Work item — All of the data is to be restated word for word.

━━━━━ The input ━━━━━

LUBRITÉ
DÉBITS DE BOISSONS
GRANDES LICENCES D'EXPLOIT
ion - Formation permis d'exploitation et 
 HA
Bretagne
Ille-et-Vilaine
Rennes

━━━━━

Task response —
LUBRITÉ
DÉBITS DE BOISSONS
GRANDES LICENCES D'EXPLOIT
ion - Formation permis d'exploitation et 
 HA
Bretagne
Ille-et-Vilaine
Rennes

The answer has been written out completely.